The anti-nutritional compositions of the cassava after fermentation agreed with the study of Oboh and Oladunmoye [35]. These anti-nutrients are used by the plant probably for defense [36]. The lower concentration of antinutrients in the sweet cassava variety corroborated with the study of Aro, et al. on cassava starch residues. Cyanide is poisonous because it binds with cytochrome oxidase and stops its action in respiration in the body [37]. The concentration of hydrogen cyanide in the fermented cassava varieties is lower that the lethal dose of between 30 and 210 mgHCN/100g [5]. Oxalic acid and its salts occur as end products of metabolism in a number of plant tissues. Oxalates can bind to calcium and other metals rendering these metals unavailable for normal physiological and biochemical roles such as maintenance of strong bones, teeth and nerve transmission [38]. Tannin affects nutritive value of food forming complex with protein (both substrate and enzyme) thereby inhibiting digestion and absorption [36]. The tannin content in this study was below the detrimental dose of 0.7–0.9%. Phytate is capable of chelating divalent cationic minerals like calcium, iron, magnesium and zinc thereby inducing dietary deficiency [39]. The phytate content of the fermented cassava varieties in this study was far below that of cassava flour in the study of Oboh and Elusiyan [5]. Wise suggested that the solubility of phytate and proportion of minerals bound to the complex depend on dietary calcium levels [40]. The high calcium levels could be attributed to the low phytate content in this study. The alkaloid content for both cassava varieties was comparable with that of cassava starch residues in the study of Aro, et al. [37]. Though alkaloids comprise a large group of nitrogenous compounds widely used as cancer chemotherapeutic agents, they interfere with cell division and almost uniformly invoke bitter taste in foods [41].
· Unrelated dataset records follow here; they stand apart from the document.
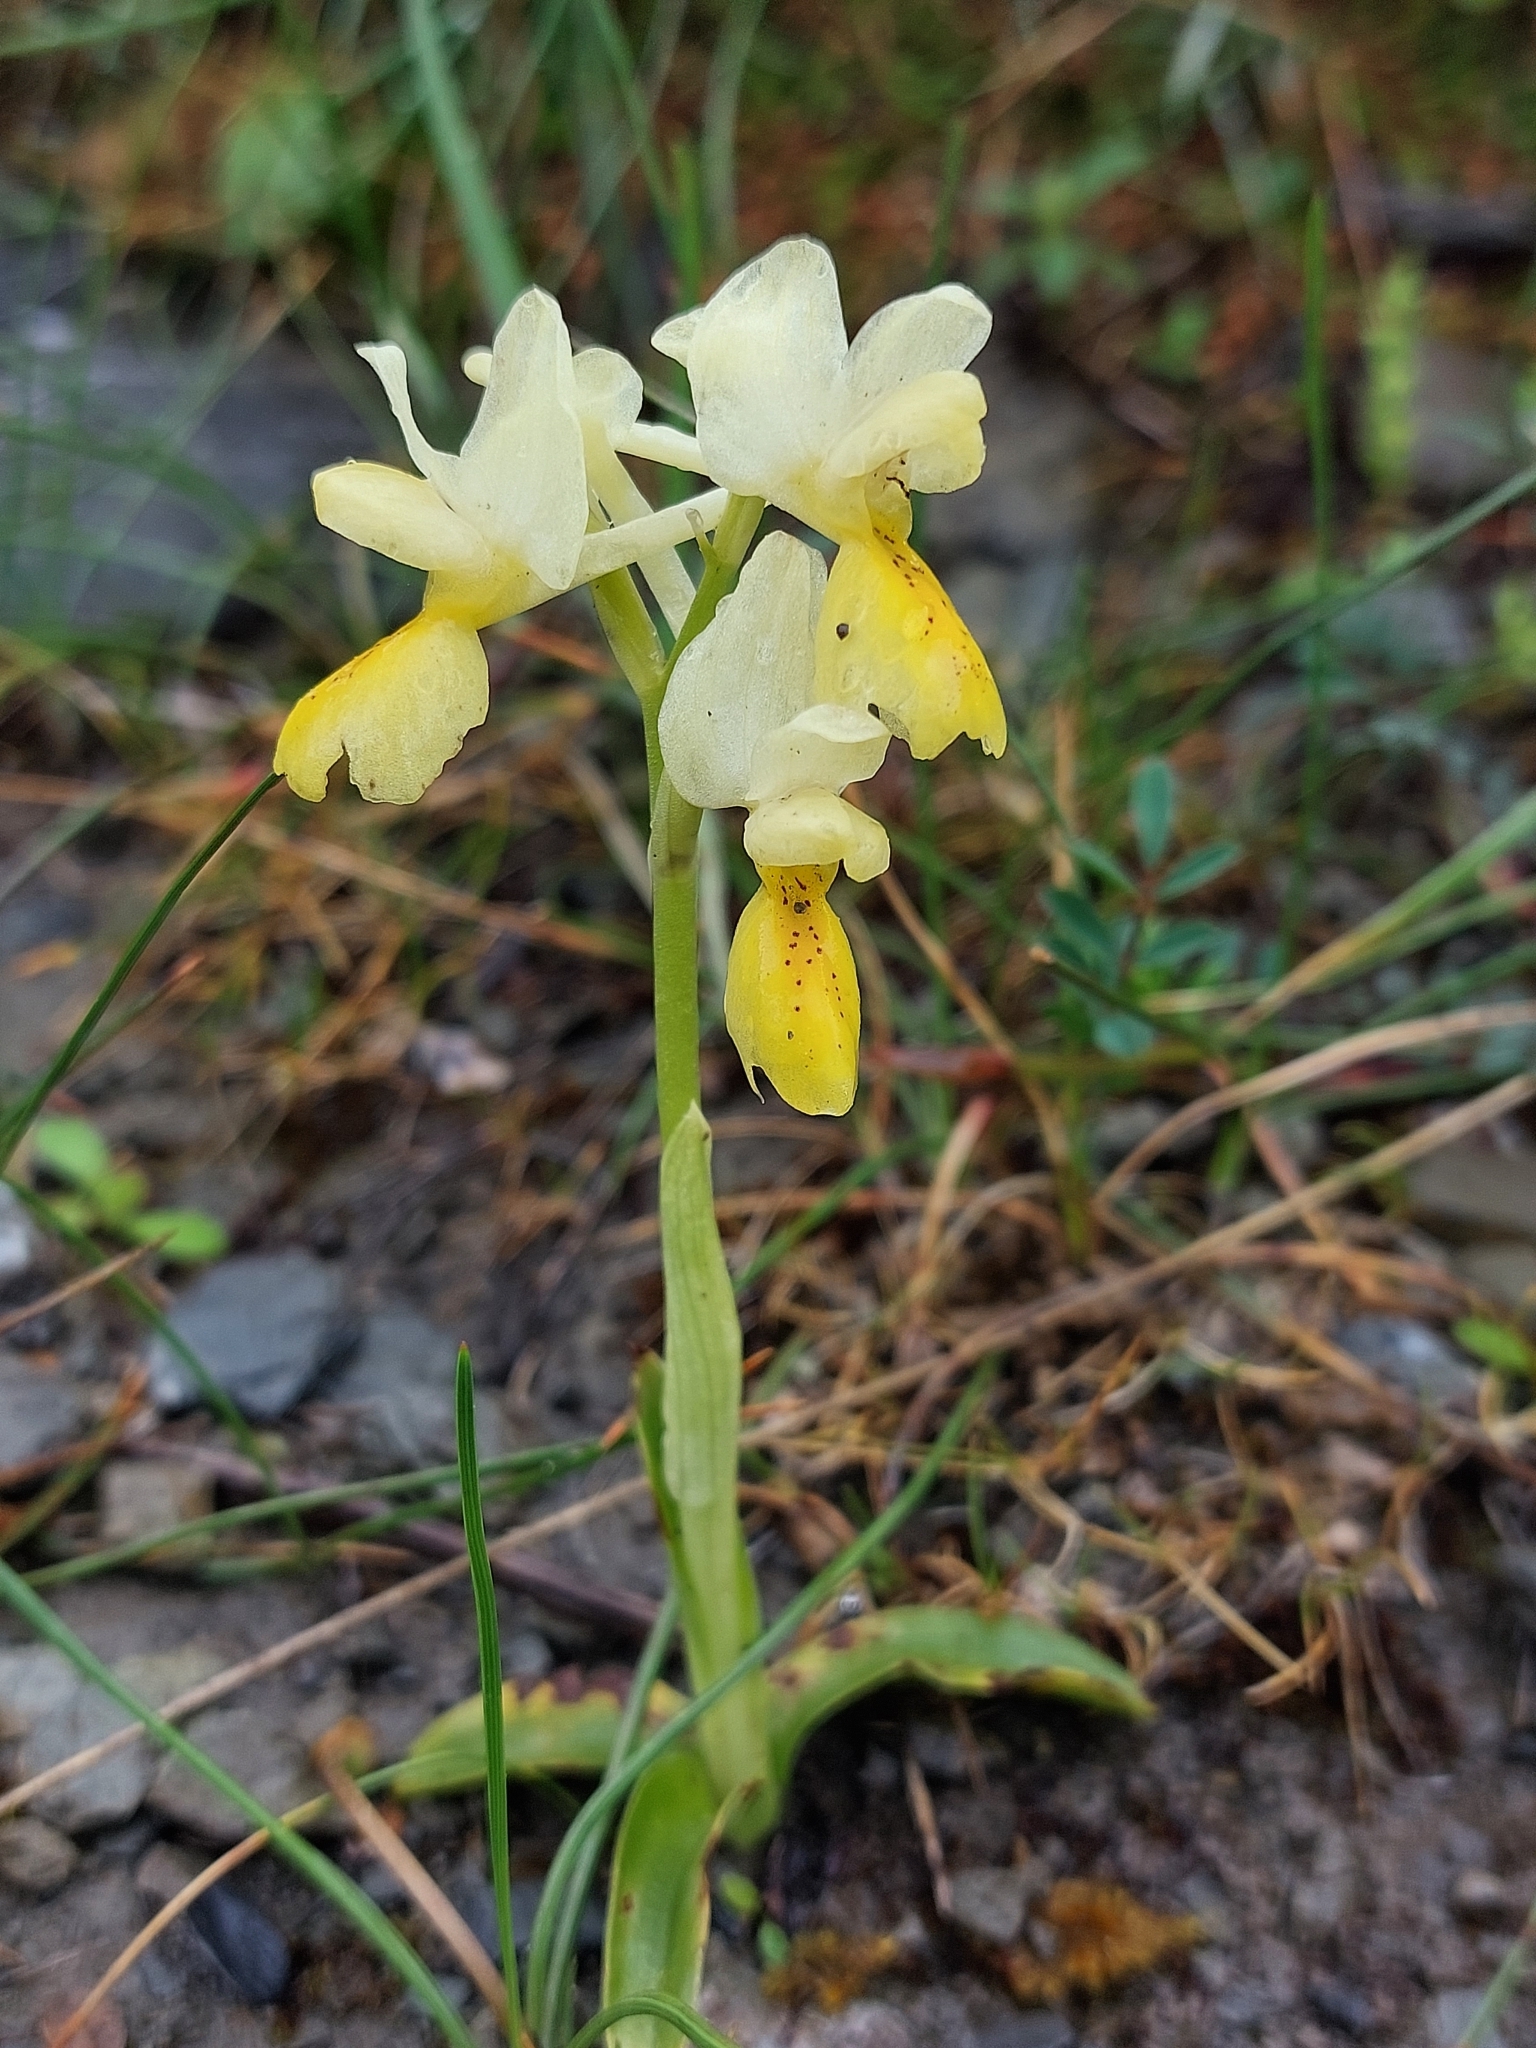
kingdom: Plantae
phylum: Tracheophyta
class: Liliopsida
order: Asparagales
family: Orchidaceae
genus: Orchis
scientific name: Orchis pauciflora
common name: Few-flowered orchid
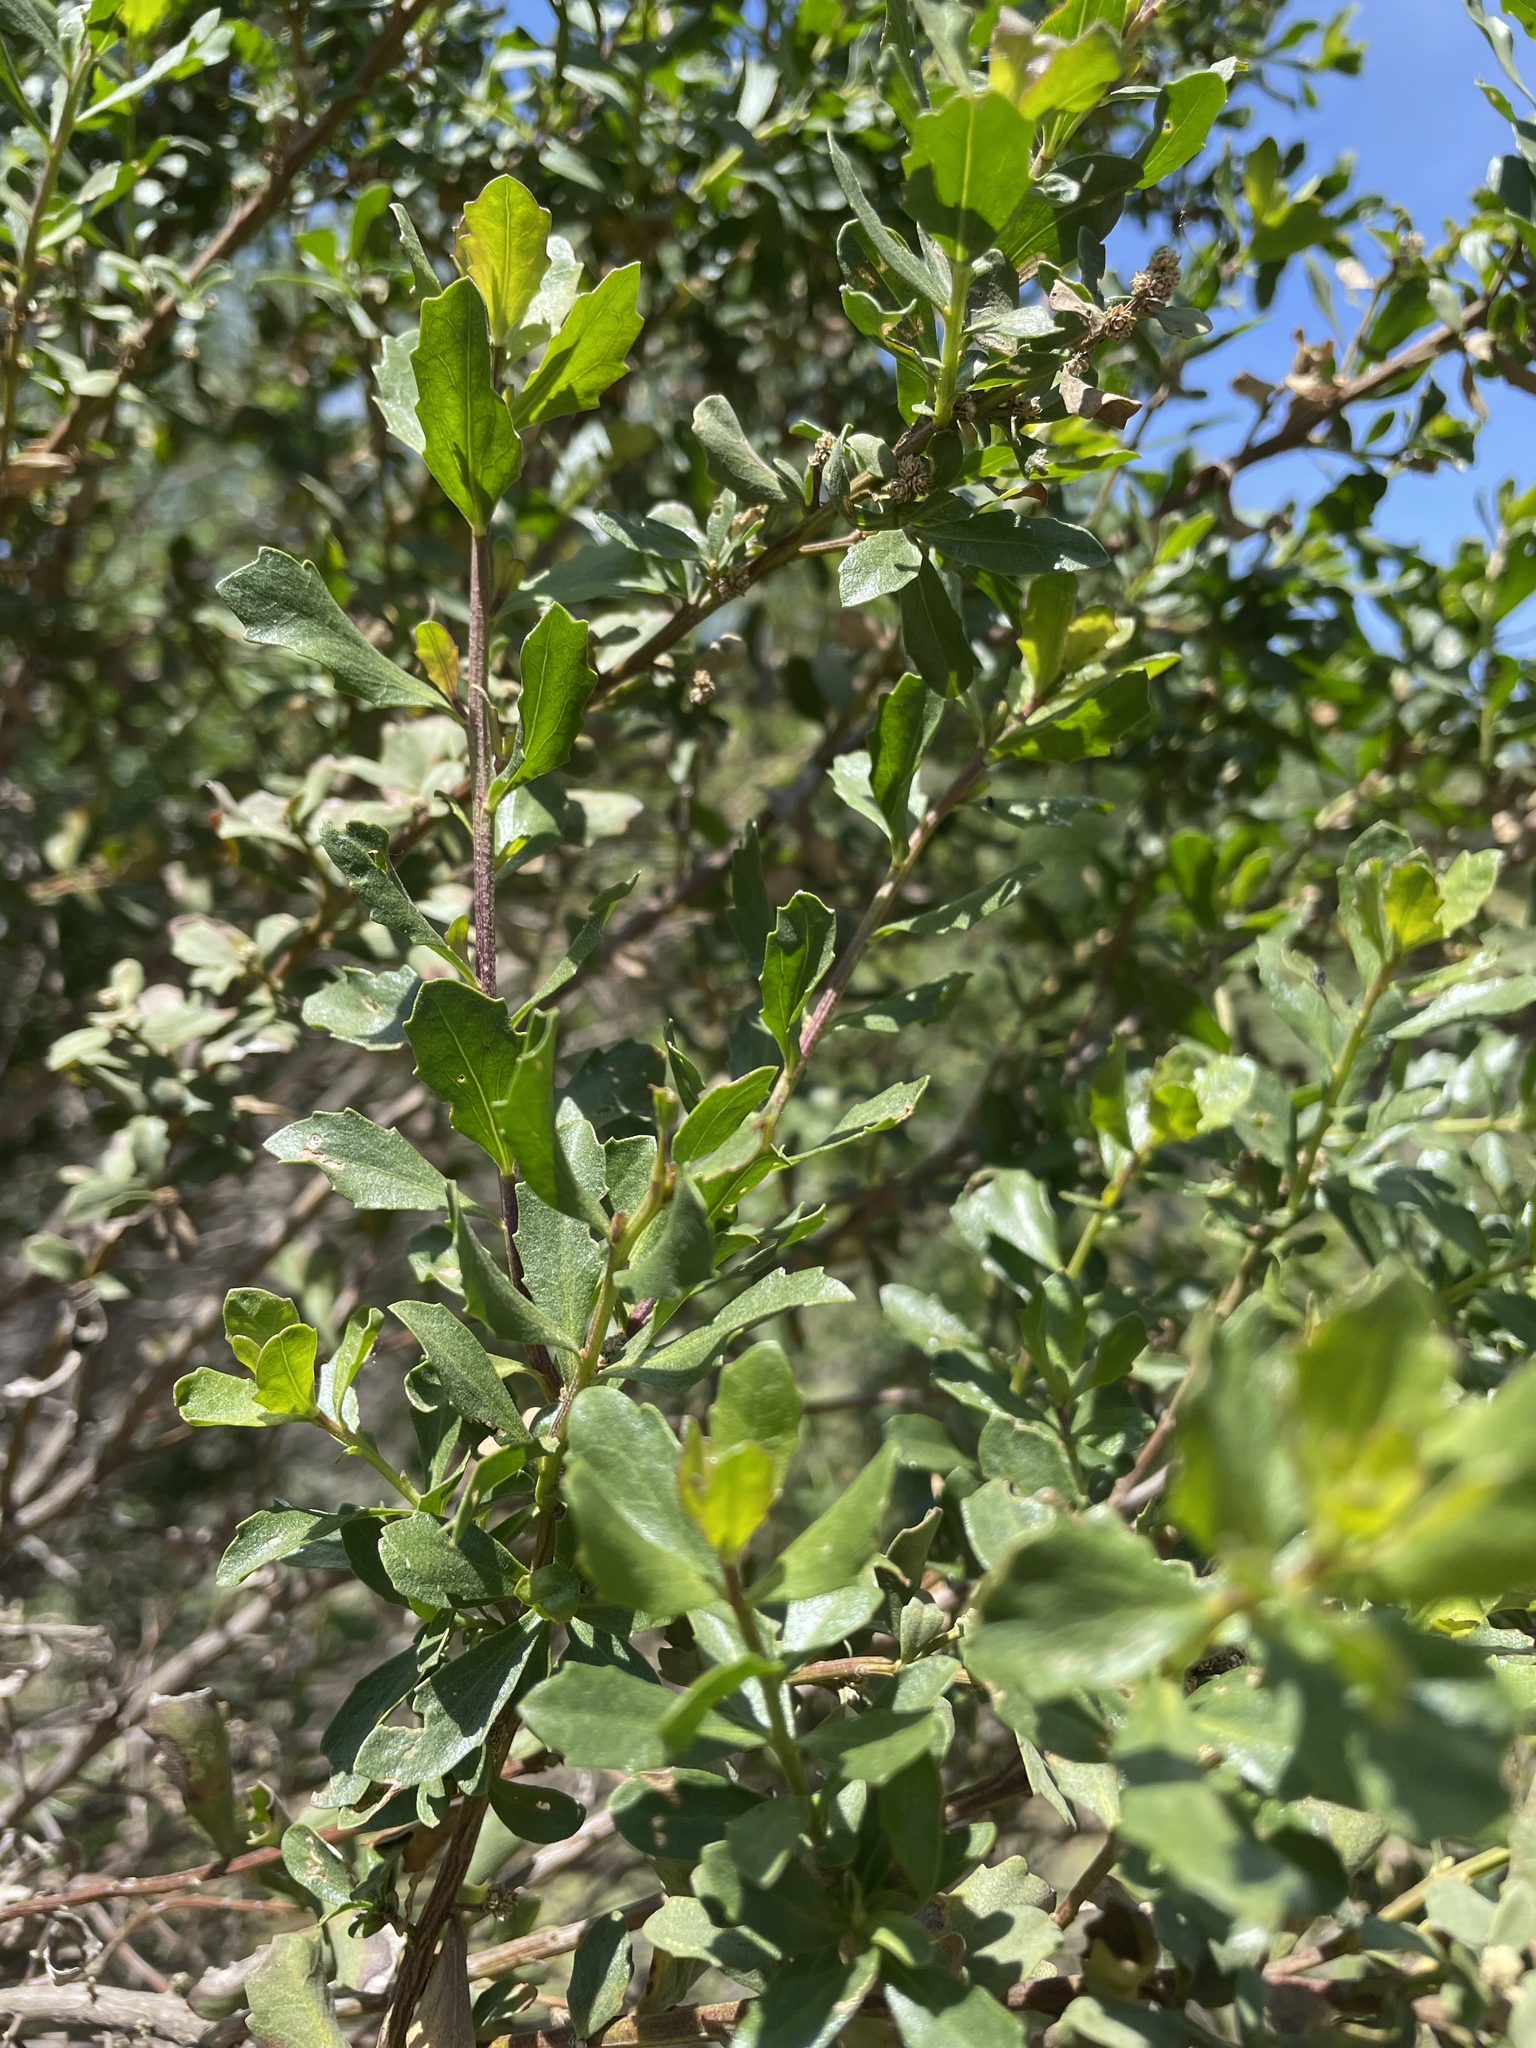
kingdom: Plantae
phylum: Tracheophyta
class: Magnoliopsida
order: Asterales
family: Asteraceae
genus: Baccharis
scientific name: Baccharis pilularis
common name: Coyotebrush
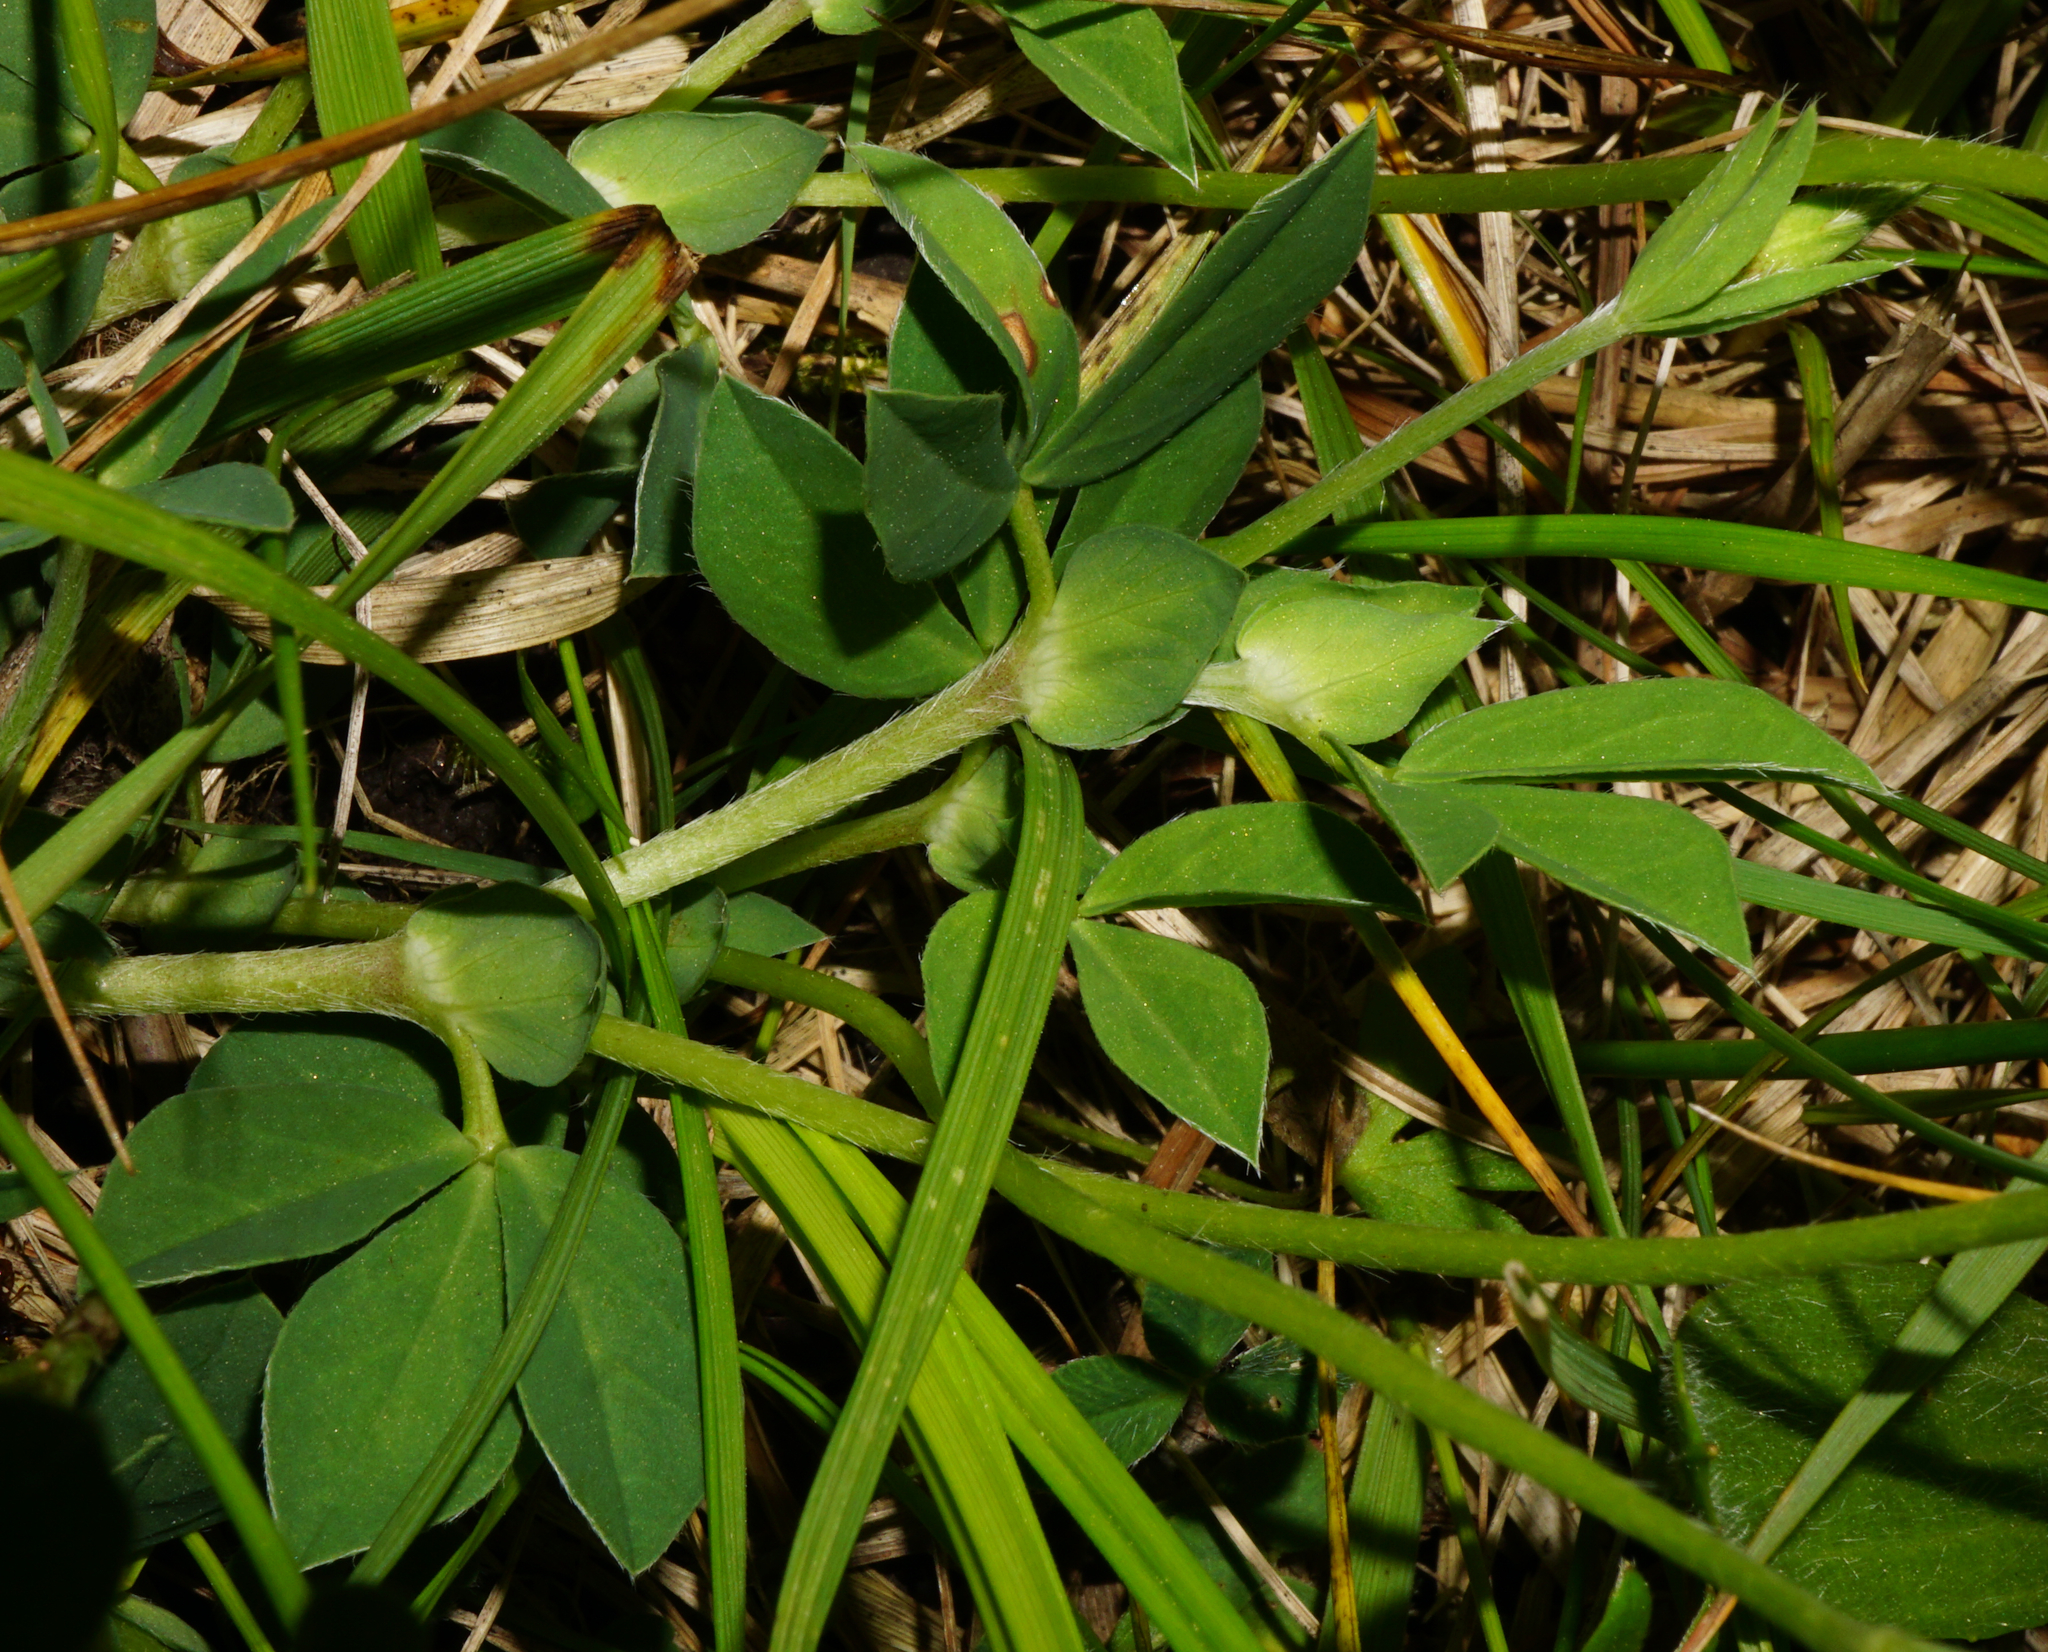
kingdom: Plantae
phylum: Tracheophyta
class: Magnoliopsida
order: Fabales
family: Fabaceae
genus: Lotus
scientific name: Lotus maritimus
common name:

Lowering the size of cassava favours lignin degradation [42]. The low lignin content in this study indicated breakdown action by microorganisms during the fermentation process [43]. Saponins are phytonutrients found in particular abundance in various plant species are grouped by the soap-like foaming they produce when shaken in aqueous solution. Saponins when present in large amounts impart bitter taste to plant food and induce haemolysis and cholesterol binding [44]. These anti-nutrients form complexes with metals. The lower concentration of the anti-nutients in the sweet cassava variety than the bitter cassava variety may enhance absorption when they form complexes with these metals.

The processing of the cassava varieties into garri by fermentation enhances micronutrient availability, improves nutritional value and aids in degrading anti-nutritional factors. The higher nutritional and lower anti-nutritional quality of the sweet cassava variety than the bitter cassava variety makes sweet cassava a better variety for garri production.